The problem | Omitting any pictures, transcribe the entries below exactly.

Available data |
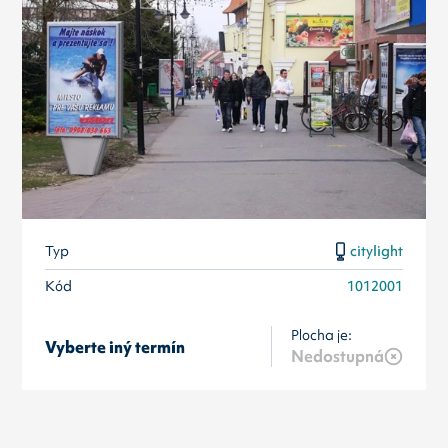
Typ
citylight
Kód
1012001
Plocha je:
Vyberte iný termín
Nedostupná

Answer section |
Typ
citylight
Kód
1012001
Plocha je:
Vyberte iný termín
Nedostupná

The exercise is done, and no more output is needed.